Images stay out. Everything else in the records is repeated exactly.

- Opening Delimiter -

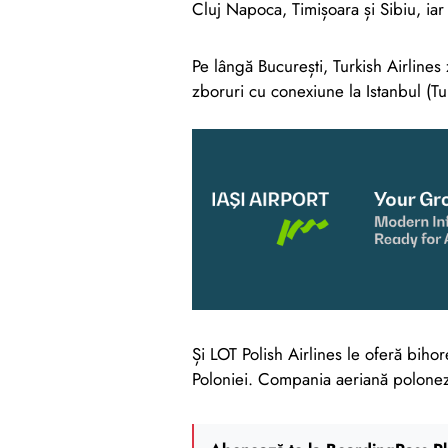
Cluj Napoca, Timișoara și Sibiu, iar 
Pe lângă București, Turkish Airlines
zboruri cu conexiune la Istanbul (Tu
Și LOT Polish Airlines le oferă bihor
Poloniei. Compania aeriană poloneză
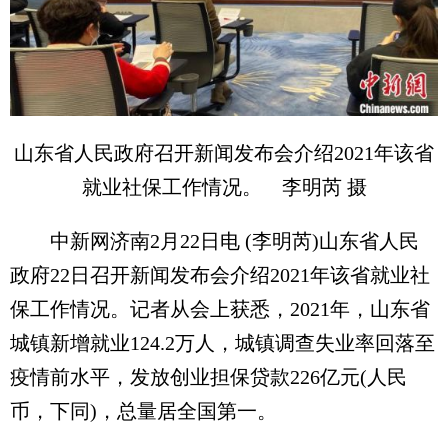
山东省人民政府召开新闻发布会介绍2021年该省
就业社保工作情况。 李明芮 摄
中新网济南2月22日电 (李明芮)山东省人民
政府22日召开新闻发布会介绍2021年该省就业社
保工作情况。记者从会上获悉，2021年，山东省
城镇新增就业124.2万人，城镇调查失业率回落至
疫情前水平，发放创业担保贷款226亿元(人民
币，下同)，总量居全国第一。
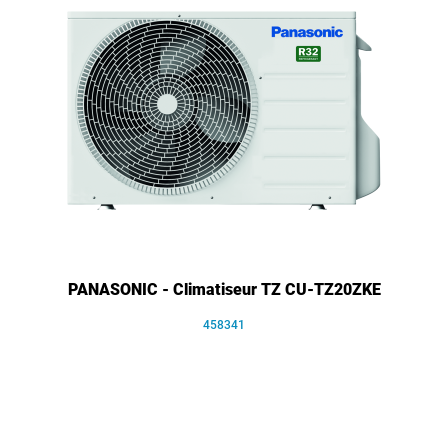
PANASONIC - Climatiseur TZ CU-TZ20ZKE
458341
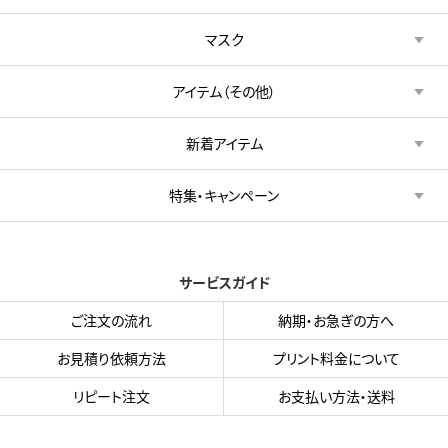
マスク
アイテム（その他）
新着アイテム
特集・キャンペーン
サービスガイド
ご注文の流れ
納期・お急ぎの方へ
お見積り依頼方法
プリント料金について
リピート注文
お支払い方法・送料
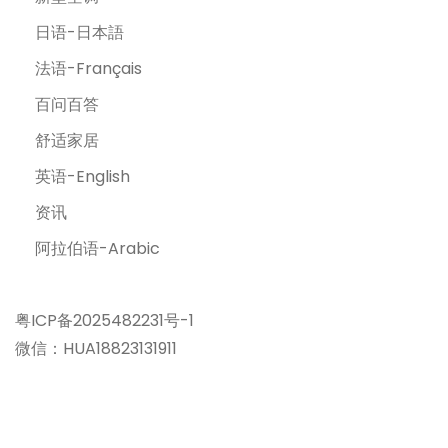
日语-日本語
法语-Français
百问百答
舒适家居
英语-English
资讯
阿拉伯语-Arabic
粤ICP备2025482231号-1
微信：HUA18823131911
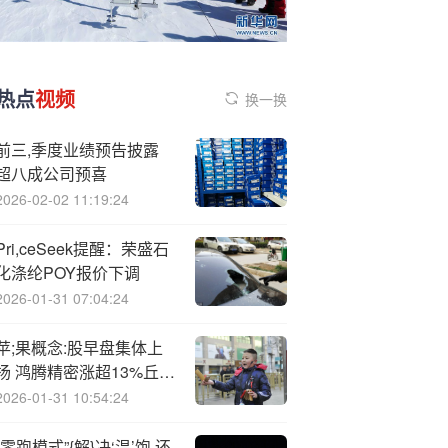
热点
视频
换一换
前三,季度业绩预告披露
超八成公司预喜
2026-02-02 11:19:24
Pri,ceSeek提醒：荣盛石
化涤纶POY报价下调
2026-01-31 07:04:24
苹;果概念:股早盘集体上
扬 鸿腾精密涨超13%丘钛
科技涨超5%
2026-01-31 10:54:24
“零跑模式”{解}决‘温’饱 还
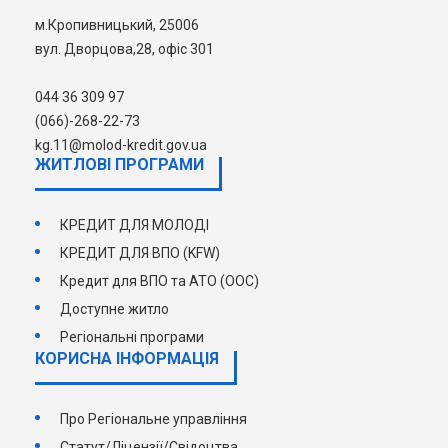
м.Кропивницький, 25006
вул. Дворцова,28, офіс 301
044 36 309 97
(066)-268-22-73
kg.11@molod-kredit.gov.ua
ЖИТЛОВІ ПРОГРАМИ
КРЕДИТ ДЛЯ МОЛОДІ
КРЕДИТ ДЛЯ ВПО (KFW)
Кредит для ВПО та АТО (ООС)
Доступне житло
Регіональні програми
КОРИСНА ІНФОРМАЦІЯ
Про Регіональне управління
Статут/Ліцензії/Свідоцтва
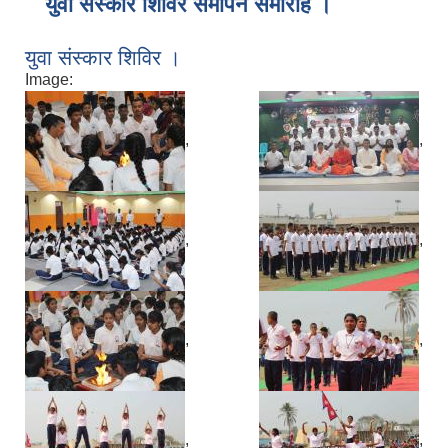
युवा संस्कार शिविर समापन समारोह ।
युवा संस्कार शिविर ।
Image:
,
,
,
,
,
,
,
,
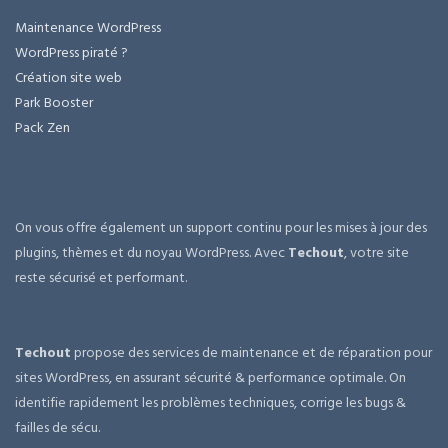
Maintenance WordPress
WordPress piraté ?
Création site web
Park Booster
Pack Zen
On vous offre également un support continu pour les mises à jour des
plugins, thèmes et du noyau WordPress. Avec
Techout
, votre site
reste sécurisé et performant.
Techout
propose des services de maintenance et de réparation pour
sites WordPress, en assurant sécurité & performance optimale. On
identifie rapidement les problèmes techniques, corrige les bugs &
failles de sécu.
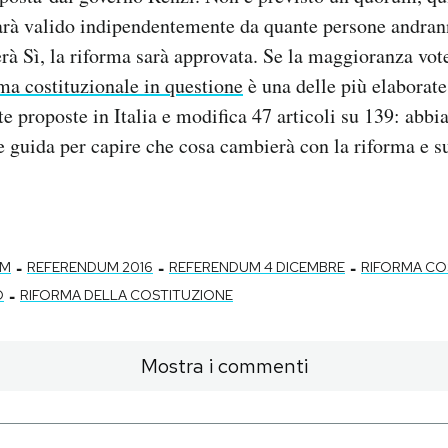
arà valido indipendentemente da quante persone andrann
à Sì, la riforma sarà approvata. Se la maggioranza vot
ma costituzionale in questione
è una delle più elaborat
te proposte in Italia e modifica 47 articoli su 139: ab
 guida per capire che cosa cambierà con la riforma e su
-
-
-
UM
REFERENDUM 2016
REFERENDUM 4 DICEMBRE
RIFORMA CO
-
O
RIFORMA DELLA COSTITUZIONE
Mostra i commenti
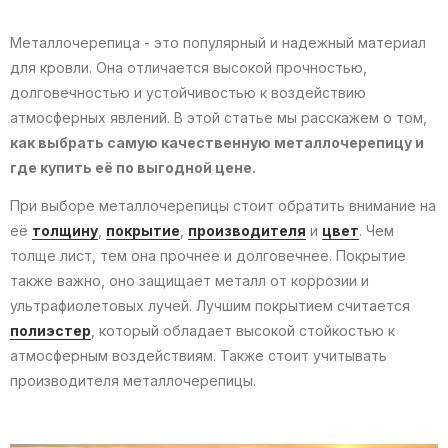
Металлочерепица - это популярный и надежный материал
для кровли. Она отличается высокой прочностью,
долговечностью и устойчивостью к воздействию
атмосферных явлений. В этой статье мы расскажем о том,
как выбрать самую качественную металлочерепицу и
где купить её по выгодной цене.
При выборе металлочерепицы стоит обратить внимание на
её
толщину
,
покрытие
,
производителя
и
цвет
. Чем
толще лист, тем она прочнее и долговечнее. Покрытие
также важно, оно защищает металл от коррозии и
ультрафиолетовых лучей. Лучшим покрытием считается
полиэстер
, который обладает высокой стойкостью к
атмосферным воздействиям. Также стоит учитывать
производителя металлочерепицы.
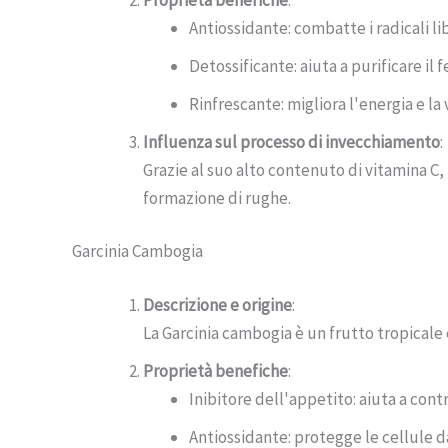
Antiossidante: combatte i radicali lib
Detossificante: aiuta a purificare il f
Rinfrescante: migliora l'energia e la v
Influenza sul processo di invecchiamento
:
Grazie al suo alto contenuto di vitamina C,
formazione di rughe.
Garcinia Cambogia
Descrizione e origine
:
La Garcinia cambogia è un frutto tropicale o
Proprietà benefiche
:
Inibitore dell'appetito: aiuta a contr
Antiossidante: protegge le cellule da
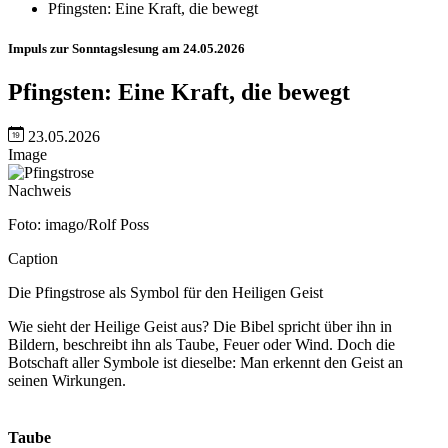
Pfingsten: Eine Kraft, die bewegt
Impuls zur Sonntagslesung am 24.05.2026
Pfingsten: Eine Kraft, die bewegt
23.05.2026
Image
Nachweis
Foto: imago/Rolf Poss
Caption
Die Pfingstrose als Symbol für den Heiligen Geist
Wie sieht der Heilige Geist aus? Die Bibel spricht über ihn in
Bildern, beschreibt ihn als Taube, Feuer oder Wind. Doch die
Botschaft aller Symbole ist dieselbe: Man erkennt den Geist an
seinen Wirkungen.
Taube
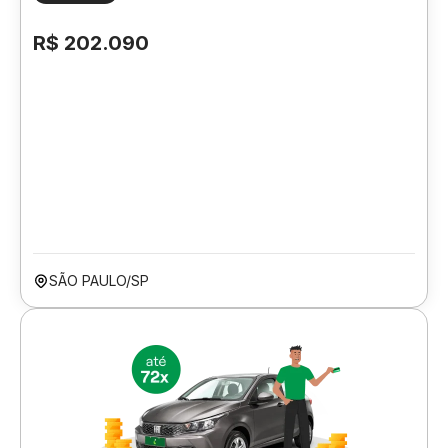
R$ 202.090
SÃO PAULO/SP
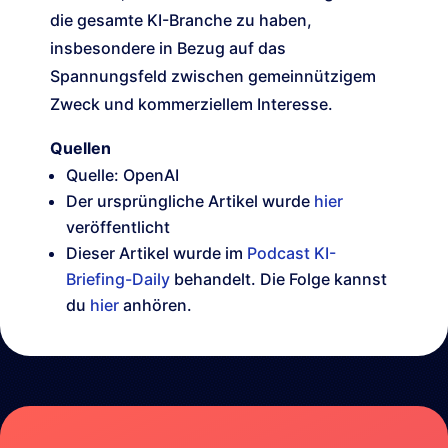
die gesamte KI-Branche zu haben,
insbesondere in Bezug auf das
Spannungsfeld zwischen gemeinnützigem
Zweck und kommerziellem Interesse.
Quellen
Quelle: OpenAI
Der ursprüngliche Artikel wurde
hier
veröffentlicht
Dieser Artikel wurde im
Podcast KI-
Briefing-Daily
behandelt. Die Folge kannst
du
hier
anhören.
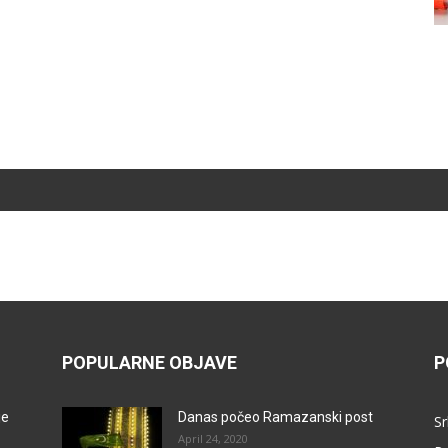
POPULARNE OBJAVE
P
je
Danas počeo Ramazanski post
Sr
April 24, 2020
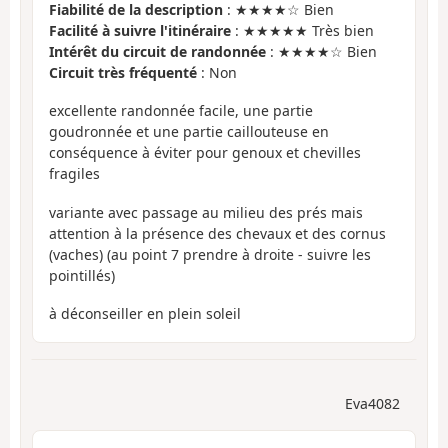
Fiabilité de la description
: ★★★★☆ Bien
Facilité à suivre l'itinéraire
: ★★★★★ Très bien
Intérêt du circuit de randonnée
: ★★★★☆ Bien
Circuit très fréquenté
: Non
excellente randonnée facile, une partie
goudronnée et une partie caillouteuse en
conséquence à éviter pour genoux et chevilles
fragiles
variante avec passage au milieu des prés mais
attention à la présence des chevaux et des cornus
(vaches) (au point 7 prendre à droite - suivre les
pointillés)
à déconseiller en plein soleil
Eva4082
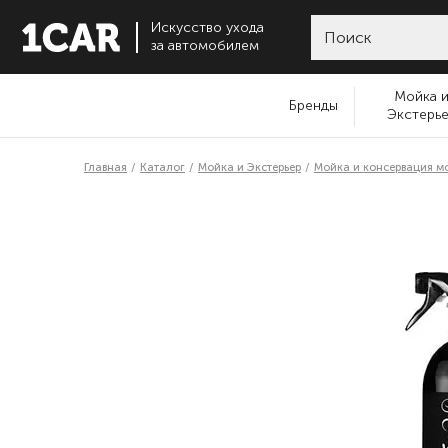
Искусство ухода
за автомобилем
Мойка 
Бренды
Экстерь
Главная
Каталог
Мойка и Экстерьер
Мойка и консервация м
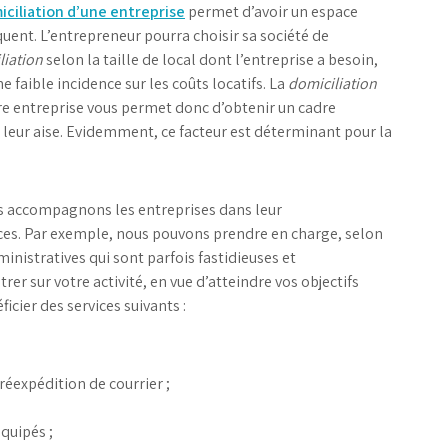
iciliation d’une entreprise
permet d’avoir un espace
uent. L’entrepreneur pourra choisir sa société de
liation
selon la taille de local dont l’entreprise a besoin,
e faible incidence sur les coûts locatifs. La
domiciliation
re entreprise vous permet donc d’obtenir un cadre
à leur aise. Evidemment, ce facteur est déterminant pour la
s accompagnons les entreprises dans leur
ices. Par exemple, nous pouvons prendre en charge, selon
ministratives qui sont parfois fastidieuses et
r sur votre activité, en vue d’atteindre vos objectifs
ficier des services suivants :
 réexpédition de courrier ;
quipés ;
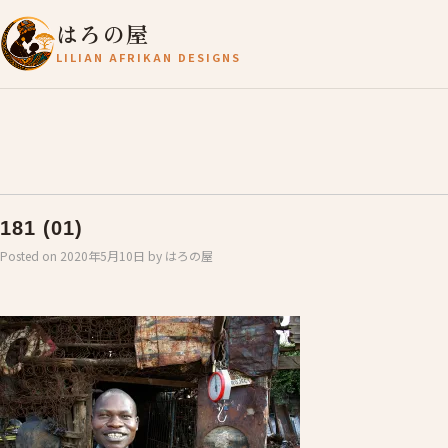
はろの屋
LILIAN AFRIKAN DESIGNS
181 (01)
Posted on
2020年5月10日
by
はろの屋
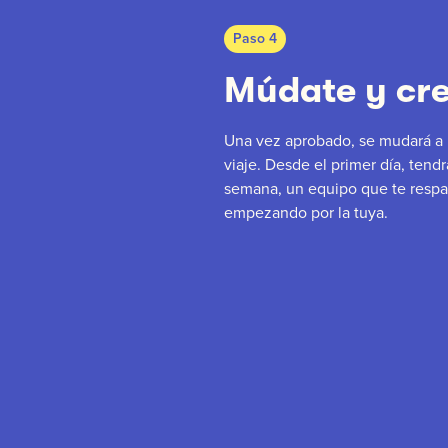
Paso 4
Múdate y cr
Una vez aprobado, se mudará a 
viaje. Desde el primer día, tendrá
semana, un equipo que te respal
empezando por la tuya.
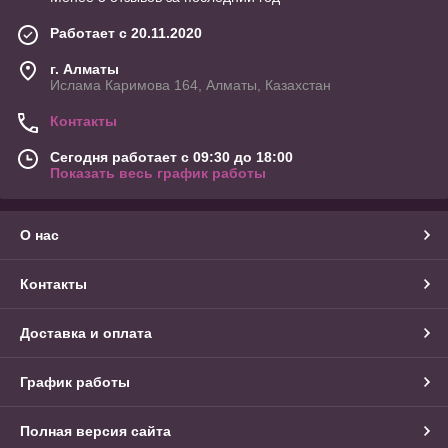
Работает с 20.11.2020
г. Алматы
Ислама Каримова 164, Алматы, Казахстан
Контакты
Сегодня работает с 09:30 до 18:00
Показать весь график работы
О нас
Контакты
Доставка и оплата
График работы
Полная версия сайта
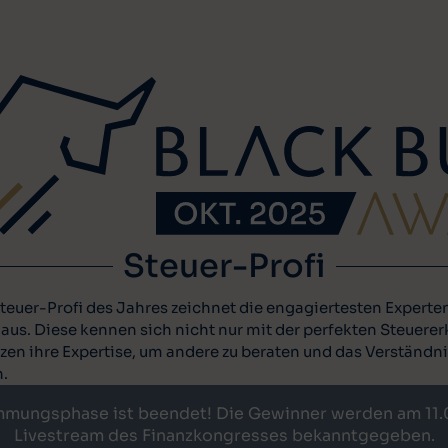
Steuer-Profi
teuer-Profi des Jahres zeichnet die engagiertesten Experte
us. Diese kennen sich nicht nur mit der perfekten Steuerer
zen ihre Expertise, um andere zu beraten und das Verständn
n.
mmungsphase ist beendet! Die Gewinner werden am 11.
Livestream des Finanzkongresses bekanntgegeben.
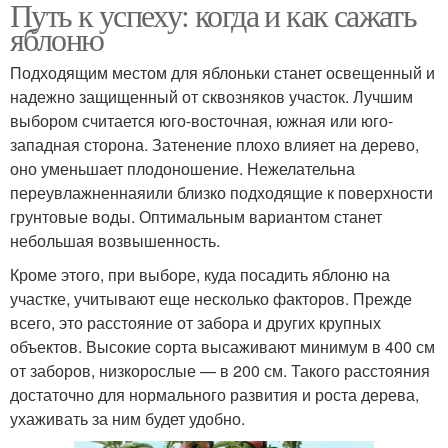
Путь к успеху: когда и как сажать
яблоню
Подходящим местом для яблоньки станет освещенный и
надежно защищенный от сквозняков участок. Лучшим
выбором считается юго-восточная, южная или юго-
западная сторона. Затенение плохо влияет на дерево,
оно уменьшает плодоношение. Нежелательна
переувлажненнаяили близко подходящие к поверхности
грунтовые воды. Оптимальным вариантом станет
небольшая возвышенность.
Кроме этого, при выборе, куда посадить яблоню на
участке, учитывают еще несколько факторов. Прежде
всего, это расстояние от забора и других крупных
объектов. Высокие сорта высаживают минимум в 400 см
от заборов, низкорослые — в 200 см. Такого расстояния
достаточно для нормального развития и роста дерева,
ухаживать за ним будет удобно.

- Closing Delimiter -

Result of this exercise |
Cluj Napoca, Timișoara și Sibiu, iar 
Pe lângă București, Turkish Airlines
zboruri cu conexiune la Istanbul (Tu
Și LOT Polish Airlines le oferă bihor
Poloniei. Compania aeriană poloneză
山东省人民政府召开新闻发布会介绍2021年该省
就业社保工作情况。 李明芮 摄
中新网济南2月22日电 (李明芮)山东省人民
政府22日召开新闻发布会介绍2021年该省就业社
保工作情况。记者从会上获悉，2021年，山东省
城镇新增就业124.2万人，城镇调查失业率回落至
疫情前水平，发放创业担保贷款226亿元(人民
币，下同)，总量居全国第一。
PANASONIC - Climatiseur TZ CU-TZ20ZKE
458341
マスク
アイテム（その他）
新着アイテム
特集・キャンペーン
サービスガイド
ご注文の流れ
納期・お急ぎの方へ
お見積り依頼方法
プリント料金について
リピート注文
お支払い方法・送料
日语-日本語
法语-Français
百问百答
舒适家居
英语-English
资讯
阿拉伯语-Arabic
粤ICP备2025482231号-1
微信：HUA18823131911
热点
视频
换一换
前三,季度业绩预告披露
超八成公司预喜
2026-02-02 11:19:24
Pri,ceSeek提醒：荣盛石
化涤纶POY报价下调
2026-01-31 07:04:24
苹;果概念:股早盘集体上
扬 鸿腾精密涨超13%丘钛
科技涨超5%
2026-01-31 10:54:24
“零跑模式”{解}决‘温’饱 还
м.Кропивницький, 25006
вул. Дворцова,28, офіс 301
044 36 309 97
(066)-268-22-73
kg.11@molod-kredit.gov.ua
ЖИТЛОВІ ПРОГРАМИ
КРЕДИТ ДЛЯ МОЛОДІ
КРЕДИТ ДЛЯ ВПО (KFW)
Кредит для ВПО та АТО (ООС)
Доступне житло
Регіональні програми
КОРИСНА ІНФОРМАЦІЯ
Про Регіональне управління
Статут/Ліцензії/Свідоцтва
युवा संस्कार शिविर समापन समारोह ।
युवा संस्कार शिविर ।
Image:
,
,
,
,
,
,
,
,
Maintenance WordPress
WordPress piraté ?
Création site web
Park Booster
Pack Zen
On vous offre également un support continu pour les mises à jour des
plugins, thèmes et du noyau WordPress. Avec
Techout
, votre site
reste sécurisé et performant.
Techout
propose des services de maintenance et de réparation pour
sites WordPress, en assurant sécurité & performance optimale. On
identifie rapidement les problèmes techniques, corrige les bugs &
failles de sécu.
arà valido indipendentemente da quante persone andrann
à Sì, la riforma sarà approvata. Se la maggioranza vot
ma costituzionale in questione
è una delle più elaborat
te proposte in Italia e modifica 47 articoli su 139: ab
 guida per capire che cosa cambierà con la riforma e su
-
-
-
UM
REFERENDUM 2016
REFERENDUM 4 DICEMBRE
RIFORMA CO
-
O
RIFORMA DELLA COSTITUZIONE
Mostra i commenti
Металлочерепица - это популярный и надежный материал
для кровли. Она отличается высокой прочностью,
долговечностью и устойчивостью к воздействию
атмосферных явлений. В этой статье мы расскажем о том,
как выбрать самую качественную металлочерепицу и
где купить её по выгодной цене.
При выборе металлочерепицы стоит обратить внимание на
её
толщину
,
покрытие
,
производителя
и
цвет
. Чем
толще лист, тем она прочнее и долговечнее. Покрытие
также важно, оно защищает металл от коррозии и
ультрафиолетовых лучей. Лучшим покрытием считается
полиэстер
, который обладает высокой стойкостью к
атмосферным воздействиям. Также стоит учитывать
производителя металлочерепицы.
Antiossidante: combatte i radicali lib
Detossificante: aiuta a purificare il f
Rinfrescante: migliora l'energia e la v
Influenza sul processo di invecchiamento
:
Grazie al suo alto contenuto di vitamina C,
formazione di rughe.
Garcinia Cambogia
Descrizione e origine
:
La Garcinia cambogia è un frutto tropicale o
Proprietà benefiche
:
Inibitore dell'appetito: aiuta a contr
Antiossidante: protegge le cellule da
Pfingsten: Eine Kraft, die bewegt
Impuls zur Sonntagslesung am 24.05.2026
Pfingsten: Eine Kraft, die bewegt
23.05.2026
Image
Nachweis
Foto: imago/Rolf Poss
Caption
Die Pfingstrose als Symbol für den Heiligen Geist
Wie sieht der Heilige Geist aus? Die Bibel spricht über ihn in
Bildern, beschreibt ihn als Taube, Feuer oder Wind. Doch die
Botschaft aller Symbole ist dieselbe: Man erkennt den Geist an
seinen Wirkungen.
Taube
R$ 202.090
SÃO PAULO/SP
die gesamte KI-Branche zu haben,
insbesondere in Bezug auf das
Spannungsfeld zwischen gemeinnützigem
Zweck und kommerziellem Interesse.
Quellen
Quelle: OpenAI
Der ursprüngliche Artikel wurde
hier
veröffentlicht
Dieser Artikel wurde im
Podcast KI-
Briefing-Daily
behandelt. Die Folge kannst
du
hier
anhören.
POPULARNE OBJAVE
P
je
Danas počeo Ramazanski post
Sr
April 24, 2020
Fiabilité de la description
: ★★★★☆ Bien
Facilité à suivre l'itinéraire
: ★★★★★ Très bien
Intérêt du circuit de randonnée
: ★★★★☆ Bien
Circuit très fréquenté
: Non
excellente randonnée facile, une partie
goudronnée et une partie caillouteuse en
conséquence à éviter pour genoux et chevilles
fragiles
variante avec passage au milieu des prés mais
attention à la présence des chevaux et des cornus
(vaches) (au point 7 prendre à droite - suivre les
pointillés)
à déconseiller en plein soleil
Eva4082
Искусство ухода
за автомобилем
Мойка 
Бренды
Экстерь
Главная
Каталог
Мойка и Экстерьер
Мойка и консервация м
iciliation d’une entreprise
permet d’avoir un espace
uent. L’entrepreneur pourra choisir sa société de
liation
selon la taille de local dont l’entreprise a besoin,
e faible incidence sur les coûts locatifs. La
domiciliation
re entreprise vous permet donc d’obtenir un cadre
à leur aise. Evidemment, ce facteur est déterminant pour la
s accompagnons les entreprises dans leur
ices. Par exemple, nous pouvons prendre en charge, selon
ministratives qui sont parfois fastidieuses et
r sur votre activité, en vue d’atteindre vos objectifs
ficier des services suivants :
 réexpédition de courrier ;
quipés ;
はろの屋
LILIAN AFRIKAN DESIGNS
181 (01)
Posted on
2020年5月10日
by
はろの屋
Paso 4
Múdate y cr
Una vez aprobado, se mudará a 
viaje. Desde el primer día, tendrá
semana, un equipo que te respal
empezando por la tuya.
Работает с 20.11.2020
г. Алматы
Ислама Каримова 164, Алматы, Казахстан
Контакты
Сегодня работает с 09:30 до 18:00
Показать весь график работы
О нас
Контакты
Доставка и оплата
График работы
Полная версия сайта
Steuer-Profi
teuer-Profi des Jahres zeichnet die engagiertesten Experte
us. Diese kennen sich nicht nur mit der perfekten Steuerer
zen ihre Expertise, um andere zu beraten und das Verständn
n.
mmungsphase ist beendet! Die Gewinner werden am 11.
Livestream des Finanzkongresses bekanntgegeben.
Путь к успеху: когда и как сажать
яблоню
Подходящим местом для яблоньки станет освещенный и
надежно защищенный от сквозняков участок. Лучшим
выбором считается юго-восточная, южная или юго-
западная сторона. Затенение плохо влияет на дерево,
оно уменьшает плодоношение. Нежелательна
переувлажненнаяили близко подходящие к поверхности
грунтовые воды. Оптимальным вариантом станет
небольшая возвышенность.
Кроме этого, при выборе, куда посадить яблоню на
участке, учитывают еще несколько факторов. Прежде
всего, это расстояние от забора и других крупных
объектов. Высокие сорта высаживают минимум в 400 см
от заборов, низкорослые — в 200 см. Такого расстояния
достаточно для нормального развития и роста дерева,
ухаживать за ним будет удобно.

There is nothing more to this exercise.